Confirmar as causas específicas sugeridas pela anamnese e pelo exame físico por meio dos exames complementares indicados. Se a causa não for conhecida, a maior prioridade é a exclusão de infecção oculta, porque o tratamento precoce afeta o resultado da infecção mais do que na maioria das outras causas de esplenomegalia. A análise laboratorial deve ser total nas áreas de alta prevalência geográfica de infecção ou se o paciente parecer enfermo. Hemograma, culturas sanguíneas e exame da medula óssea devem ser considerados. Se o paciente não estiver doente, não apresentar sintomas além dos decorrentes da esplenomegalia e não tiver fatores de risco de infecção, a extensão dos exames é controversa, mas provavelmente contém um hemograma completo com exame direto, provas da função hepática e TC abdominal. A citometria de fluxo e os ensaios imunoquímicos como as dosagens da cadeia leve no sangue periférico e/ou os cortes da medula óssea em caso de suspeita de linfoma.
Resultados específicos do sangue periférico podem sugerir doenças subjacentes [p. ex., linfocitose de células pequenas na leucemia linfocítica crônica e linfocitose granular de células grandes nos linfócitos granulares de células T (TGL) hiperplásicos ou na leucemia por TGL, nos linfócitos atípicos na leucemia de células pilosas, e leucocitose e células imaturas em outras leucemias]. Basófilos, eosinófilos ou eritrócitos em gota excessivos sugerem distúrbios mieloproliferativos. Citopenias sugerem hiperesplenismo. Esferocitose sugere hiperesplenismo ou esferocitose hereditária. Os resultados das provas de função hepática encontram-se difusamente alterados na esplenomegalia congestiva com cirrose; o aumento isolado da fosfatase alcalina sugere infiltração hepática como nos distúrbios mieloproliferativos e linfoproliferativos, tuberculose miliar e doenças fúngicas crônicas (p. ex., candidíase ou histoplasmose).
Alguns outros testes podem ser úteis, mesmo em pacientes assintomáticos.

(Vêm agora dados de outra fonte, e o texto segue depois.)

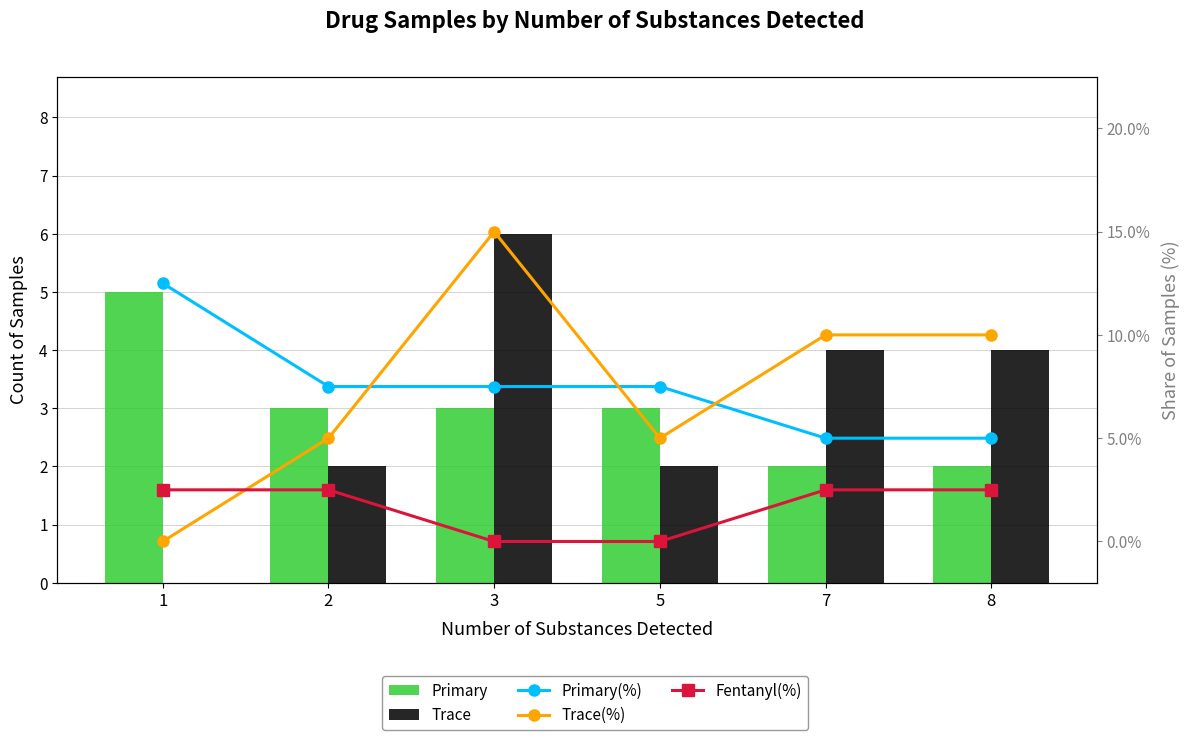

What are all the series names shown in the legend?

Primary, Trace, Primary(%), Trace(%), Fentanyl(%)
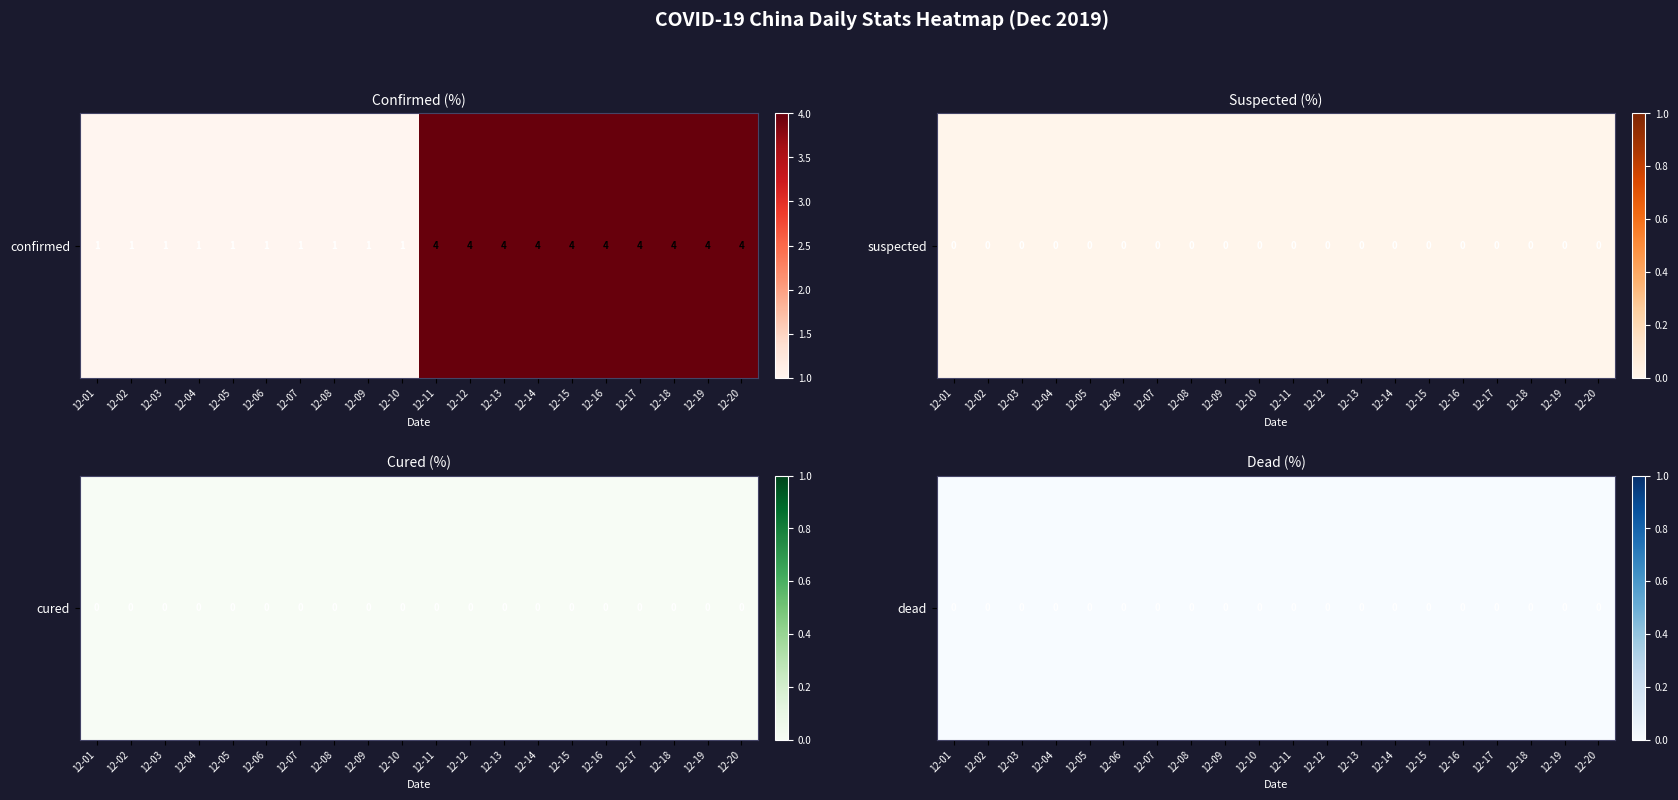

Rank the categories by dead value from highest to lowest.

2019-12-01, 2019-12-02, 2019-12-03, 2019-12-04, 2019-12-05, 2019-12-06, 2019-12-07, 2019-12-08, 2019-12-09, 2019-12-10, 2019-12-11, 2019-12-12, 2019-12-13, 2019-12-14, 2019-12-15, 2019-12-16, 2019-12-17, 2019-12-18, 2019-12-19, 2019-12-20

A eletroforese de proteínas séricas que identifica a gamopatia monoclonal ou a diminuição da imunoglobulina sugere doenças linfoproliferativas ou amiloidose; a hipergamaglobulinemia difusa sugere infecção crônica (p. ex., malária, leishmaniose visceral, brucelose, tuberculose) ou cirrose com esplenomegalia congestiva, sarcoidose ou doenças do tecido conjuntivo. A elevação do ácido úrico sugere distúrbio mieloproliferativo ou linfoproliferativo. O aumento da fosfatase alcalina dos leucócitos sugere distúrbio mieloproliferativo, enquanto os níveis diminuídos sugerem leucemia mielocítica crônica.
Se os exames subsidiários não revelarem outras anormalidades além de esplenomegalia, o paciente deve ser reavaliado em intervalos de 6 a 12 meses ou quando novos sintomas se desenvolverem.
Tratamento
O tratamento é direcionado à doença subjacente. O baço aumentado não exige tratamento nos pacientes assintomáticos, a menos que haja hiperesplenismo grave. Os pacientes com baços palpáveis ou muito grandes devem evitar os esportes de contato para diminuir o risco de ruptura esplênica.